__SOURCE DOCUMENT__
Implement a sustained, safe, and affordable human and robotic program to search for evidence of life, understand the history of the solar system, and prepare for future human exploration.
Rationale: Established by NPSD31 (Goals and Objectives, first bullet).

Advance U.S. scientific, security, and economic interests through a robust space exploration program.

Rationale: Established by Presidents Space Exploration Policy Directive (NPSD31) (Goal and Objectives Goal), signed into effect on January 2004.


Be interesting to know Section A. And C if it exists...

Ok, NASA is a branch of the Executive, it is subject to direction by the President (within the authorization and budget appropriation Congress provides, and in compliance with US Laws and Treaties).
I am actually quite pleased that Space warrants not just a Presidential Directive but two of them (NSPD-40 also, which is clearly National Security relevant).

I am a bit puzzled as to why Planet Finding is a Presidential Directive on National Security, but I am sure there was fine rationale for it.

__TASKS TO CARRY OUT__
1/ In the space policy text, when was the President's Space Exploration Policy Directive signed into effect?
2/ Pick up the space policy text after its last sentence and write a continuation of it.

__DATASET EXTRACT__
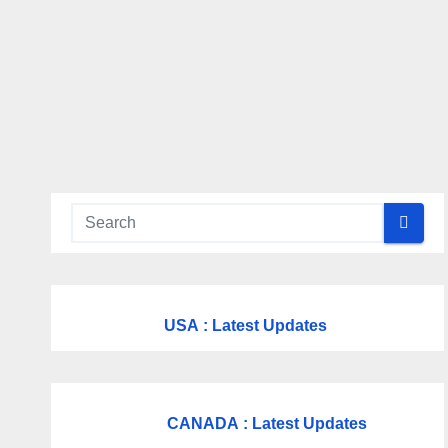
USA
: Latest Updates
CANADA
: Latest Updates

__RESPONSES PER TASK__
1/ January 2004.

2/
I am a bit disappointed that this bypassed prioritization and advisory channels, I tend to favour by-the-book process, but ok still, modulo the bloody whiplash the scientific community gets when reprioritization like that is done.

BUT, and riddle me this... WHAT CHANGED THIS YEAR???

In 2004 and 2005 we trash NASA science priorities in the name of NSPD-31 to put extrasolar planets first. Ok, we can do that.
In 2006, planets are like soooo last year and all future missions are indefinitely postponed, the labs shut down and science teams disbanded and the research funding slashed to pieces?

Is NSPD-31 superceded?
Is it revoked?
Is it creatively reinterpreted?

You couldn't run a High School Glee Club this way, much less a multi-billion dollar agency with National Security at stake.

So, someone please tell me there is an explanation for all this?